─── Material to process ───

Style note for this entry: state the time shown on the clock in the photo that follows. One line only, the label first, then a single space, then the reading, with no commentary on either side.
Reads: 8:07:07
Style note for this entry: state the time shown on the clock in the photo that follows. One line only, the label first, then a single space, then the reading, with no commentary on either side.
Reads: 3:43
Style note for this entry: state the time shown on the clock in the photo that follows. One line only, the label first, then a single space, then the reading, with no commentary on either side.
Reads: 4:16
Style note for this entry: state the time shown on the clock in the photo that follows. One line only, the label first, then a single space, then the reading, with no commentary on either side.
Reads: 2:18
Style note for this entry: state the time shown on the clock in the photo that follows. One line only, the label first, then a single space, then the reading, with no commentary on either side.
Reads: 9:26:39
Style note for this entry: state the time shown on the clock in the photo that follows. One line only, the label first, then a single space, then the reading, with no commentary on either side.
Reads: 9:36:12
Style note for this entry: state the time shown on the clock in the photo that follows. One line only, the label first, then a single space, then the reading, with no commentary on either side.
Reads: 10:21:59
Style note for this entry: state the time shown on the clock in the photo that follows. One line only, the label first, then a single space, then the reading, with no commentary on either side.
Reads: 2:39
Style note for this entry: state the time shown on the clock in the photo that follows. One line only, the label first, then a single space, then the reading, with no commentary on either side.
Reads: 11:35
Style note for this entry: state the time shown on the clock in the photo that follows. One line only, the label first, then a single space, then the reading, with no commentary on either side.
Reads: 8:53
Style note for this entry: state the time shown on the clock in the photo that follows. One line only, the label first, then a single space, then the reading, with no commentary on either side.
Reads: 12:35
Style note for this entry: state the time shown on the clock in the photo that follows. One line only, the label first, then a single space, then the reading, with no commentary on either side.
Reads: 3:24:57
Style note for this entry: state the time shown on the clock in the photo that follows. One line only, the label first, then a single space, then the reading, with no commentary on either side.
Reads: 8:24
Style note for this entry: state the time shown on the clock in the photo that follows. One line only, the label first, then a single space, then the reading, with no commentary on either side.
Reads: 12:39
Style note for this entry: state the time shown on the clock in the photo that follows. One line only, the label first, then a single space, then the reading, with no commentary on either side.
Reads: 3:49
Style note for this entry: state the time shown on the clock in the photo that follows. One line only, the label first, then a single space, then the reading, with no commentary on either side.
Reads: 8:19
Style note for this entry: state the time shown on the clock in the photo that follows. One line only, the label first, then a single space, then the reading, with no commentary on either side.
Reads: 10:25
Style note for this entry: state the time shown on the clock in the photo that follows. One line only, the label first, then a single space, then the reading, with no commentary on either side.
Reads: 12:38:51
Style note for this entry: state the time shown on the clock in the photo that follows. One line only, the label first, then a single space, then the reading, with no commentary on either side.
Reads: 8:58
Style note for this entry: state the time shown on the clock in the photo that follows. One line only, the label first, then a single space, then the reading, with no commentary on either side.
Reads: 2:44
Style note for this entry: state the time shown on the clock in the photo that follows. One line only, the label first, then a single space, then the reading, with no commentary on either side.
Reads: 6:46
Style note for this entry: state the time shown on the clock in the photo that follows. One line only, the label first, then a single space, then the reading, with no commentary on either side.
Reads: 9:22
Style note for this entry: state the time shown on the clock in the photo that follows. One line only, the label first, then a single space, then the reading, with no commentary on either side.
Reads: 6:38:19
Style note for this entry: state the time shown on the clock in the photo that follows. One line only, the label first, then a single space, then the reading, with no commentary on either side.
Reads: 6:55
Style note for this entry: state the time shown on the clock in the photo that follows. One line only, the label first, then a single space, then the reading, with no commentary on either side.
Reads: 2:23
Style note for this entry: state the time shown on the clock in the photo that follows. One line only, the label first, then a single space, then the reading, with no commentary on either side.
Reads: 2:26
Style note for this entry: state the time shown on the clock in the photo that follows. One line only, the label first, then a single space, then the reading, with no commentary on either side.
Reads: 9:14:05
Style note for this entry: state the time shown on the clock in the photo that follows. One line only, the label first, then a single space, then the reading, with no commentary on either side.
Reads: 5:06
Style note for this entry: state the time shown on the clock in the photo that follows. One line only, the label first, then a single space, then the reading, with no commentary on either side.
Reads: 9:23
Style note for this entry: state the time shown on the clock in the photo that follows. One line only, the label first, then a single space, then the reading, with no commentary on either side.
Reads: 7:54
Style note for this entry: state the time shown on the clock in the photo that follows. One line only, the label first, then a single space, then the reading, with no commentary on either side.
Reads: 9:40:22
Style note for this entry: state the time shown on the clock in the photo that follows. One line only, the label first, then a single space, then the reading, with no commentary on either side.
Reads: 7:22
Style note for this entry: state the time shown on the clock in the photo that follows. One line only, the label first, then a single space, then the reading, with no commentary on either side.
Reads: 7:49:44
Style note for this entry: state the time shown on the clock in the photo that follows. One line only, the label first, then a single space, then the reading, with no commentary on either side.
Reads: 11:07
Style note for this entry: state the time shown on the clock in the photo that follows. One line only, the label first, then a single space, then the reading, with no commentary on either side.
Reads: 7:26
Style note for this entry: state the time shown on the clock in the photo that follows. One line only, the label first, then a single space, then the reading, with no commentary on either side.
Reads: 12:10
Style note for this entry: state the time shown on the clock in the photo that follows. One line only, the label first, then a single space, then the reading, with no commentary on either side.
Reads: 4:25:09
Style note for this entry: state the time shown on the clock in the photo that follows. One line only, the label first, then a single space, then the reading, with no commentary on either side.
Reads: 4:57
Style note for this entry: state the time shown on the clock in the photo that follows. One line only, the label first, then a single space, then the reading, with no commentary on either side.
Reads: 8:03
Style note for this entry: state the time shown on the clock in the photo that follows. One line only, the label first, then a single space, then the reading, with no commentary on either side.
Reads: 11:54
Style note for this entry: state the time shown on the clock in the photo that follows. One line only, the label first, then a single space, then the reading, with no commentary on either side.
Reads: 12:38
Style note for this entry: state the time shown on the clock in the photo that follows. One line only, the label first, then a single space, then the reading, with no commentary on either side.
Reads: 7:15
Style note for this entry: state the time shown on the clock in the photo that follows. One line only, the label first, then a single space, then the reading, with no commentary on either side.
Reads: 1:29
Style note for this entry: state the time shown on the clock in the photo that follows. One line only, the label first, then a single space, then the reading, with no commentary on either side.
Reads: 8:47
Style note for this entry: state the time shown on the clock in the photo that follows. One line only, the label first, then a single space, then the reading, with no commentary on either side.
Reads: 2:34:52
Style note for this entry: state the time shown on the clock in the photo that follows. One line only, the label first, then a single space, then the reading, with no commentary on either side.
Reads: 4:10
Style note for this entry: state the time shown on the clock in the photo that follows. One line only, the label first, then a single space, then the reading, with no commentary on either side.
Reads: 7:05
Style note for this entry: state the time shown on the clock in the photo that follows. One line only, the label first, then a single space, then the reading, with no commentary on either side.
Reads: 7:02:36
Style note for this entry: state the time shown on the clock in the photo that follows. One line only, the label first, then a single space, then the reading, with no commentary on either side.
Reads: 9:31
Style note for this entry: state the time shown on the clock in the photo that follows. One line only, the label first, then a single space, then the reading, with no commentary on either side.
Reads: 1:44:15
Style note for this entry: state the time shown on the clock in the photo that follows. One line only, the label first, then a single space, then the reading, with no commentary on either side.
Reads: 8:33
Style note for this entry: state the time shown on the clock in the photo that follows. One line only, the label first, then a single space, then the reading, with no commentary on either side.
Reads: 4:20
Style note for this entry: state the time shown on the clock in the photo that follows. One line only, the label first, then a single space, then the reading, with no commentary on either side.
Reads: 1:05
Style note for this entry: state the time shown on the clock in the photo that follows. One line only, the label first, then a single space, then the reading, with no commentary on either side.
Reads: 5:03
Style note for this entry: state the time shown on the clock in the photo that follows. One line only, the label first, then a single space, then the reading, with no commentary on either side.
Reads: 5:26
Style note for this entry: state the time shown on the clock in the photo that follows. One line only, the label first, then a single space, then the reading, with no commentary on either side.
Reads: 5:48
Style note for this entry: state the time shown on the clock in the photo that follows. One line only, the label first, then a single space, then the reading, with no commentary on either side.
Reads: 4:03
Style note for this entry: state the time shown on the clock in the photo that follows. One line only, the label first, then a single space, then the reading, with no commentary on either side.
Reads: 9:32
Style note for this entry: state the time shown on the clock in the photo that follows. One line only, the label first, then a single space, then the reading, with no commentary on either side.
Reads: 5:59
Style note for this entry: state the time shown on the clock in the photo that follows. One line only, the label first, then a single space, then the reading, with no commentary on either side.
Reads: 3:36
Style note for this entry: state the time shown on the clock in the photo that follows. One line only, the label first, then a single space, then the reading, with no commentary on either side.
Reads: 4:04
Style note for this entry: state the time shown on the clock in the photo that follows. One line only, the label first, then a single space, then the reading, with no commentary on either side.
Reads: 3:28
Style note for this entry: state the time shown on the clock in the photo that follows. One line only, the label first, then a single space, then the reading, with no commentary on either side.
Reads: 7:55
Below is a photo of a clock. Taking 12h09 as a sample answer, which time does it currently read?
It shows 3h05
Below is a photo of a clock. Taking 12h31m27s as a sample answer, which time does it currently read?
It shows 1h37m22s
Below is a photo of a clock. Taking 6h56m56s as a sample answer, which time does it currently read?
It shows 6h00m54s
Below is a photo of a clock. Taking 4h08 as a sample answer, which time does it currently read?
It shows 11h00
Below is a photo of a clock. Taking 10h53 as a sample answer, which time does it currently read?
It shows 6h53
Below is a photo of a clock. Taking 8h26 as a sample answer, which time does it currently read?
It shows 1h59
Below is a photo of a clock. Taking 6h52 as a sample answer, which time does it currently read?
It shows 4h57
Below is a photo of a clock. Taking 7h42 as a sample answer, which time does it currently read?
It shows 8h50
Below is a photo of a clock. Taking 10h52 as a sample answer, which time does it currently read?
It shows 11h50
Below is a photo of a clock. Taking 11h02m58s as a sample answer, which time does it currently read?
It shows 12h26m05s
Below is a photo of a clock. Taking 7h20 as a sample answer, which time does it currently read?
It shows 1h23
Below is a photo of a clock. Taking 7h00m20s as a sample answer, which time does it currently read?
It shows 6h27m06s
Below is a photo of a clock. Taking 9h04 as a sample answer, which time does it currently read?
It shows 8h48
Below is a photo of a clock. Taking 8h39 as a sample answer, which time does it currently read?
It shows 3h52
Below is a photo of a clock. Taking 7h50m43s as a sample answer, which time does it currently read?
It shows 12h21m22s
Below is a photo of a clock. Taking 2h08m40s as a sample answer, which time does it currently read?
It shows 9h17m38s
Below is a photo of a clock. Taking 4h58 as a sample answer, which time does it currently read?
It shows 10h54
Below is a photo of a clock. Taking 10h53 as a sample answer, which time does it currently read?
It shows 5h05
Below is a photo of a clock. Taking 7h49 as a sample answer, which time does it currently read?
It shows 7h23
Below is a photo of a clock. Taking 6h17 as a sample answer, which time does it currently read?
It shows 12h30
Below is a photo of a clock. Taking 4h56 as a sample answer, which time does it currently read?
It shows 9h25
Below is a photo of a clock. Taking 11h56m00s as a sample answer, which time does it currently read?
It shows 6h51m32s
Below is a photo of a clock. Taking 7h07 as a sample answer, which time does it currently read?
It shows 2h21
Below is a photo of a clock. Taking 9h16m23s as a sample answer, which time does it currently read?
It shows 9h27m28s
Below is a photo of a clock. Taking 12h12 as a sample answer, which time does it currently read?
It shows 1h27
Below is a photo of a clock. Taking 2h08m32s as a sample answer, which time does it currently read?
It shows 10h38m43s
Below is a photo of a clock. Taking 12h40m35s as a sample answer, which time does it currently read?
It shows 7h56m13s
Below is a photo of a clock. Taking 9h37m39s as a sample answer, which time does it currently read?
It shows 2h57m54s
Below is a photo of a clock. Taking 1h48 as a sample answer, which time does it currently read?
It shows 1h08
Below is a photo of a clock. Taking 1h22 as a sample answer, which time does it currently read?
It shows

───

#### Written task:
Convert the records, starting at the very beginning and ending at the line that contains "Reads: 4:16", into a JSON list of strings, one string per line, with blank lines left out.

#### Response:
[
  "Style note for this entry: state the time shown on the clock in the photo that follows. One line only, the label first, then a single space, then the reading, with no commentary on either side.",
  "Reads: 8:07:07",
  "Style note for this entry: state the time shown on the clock in the photo that follows. One line only, the label first, then a single space, then the reading, with no commentary on either side.",
  "Reads: 3:43",
  "Style note for this entry: state the time shown on the clock in the photo that follows. One line only, the label first, then a single space, then the reading, with no commentary on either side.",
  "Reads: 4:16"
]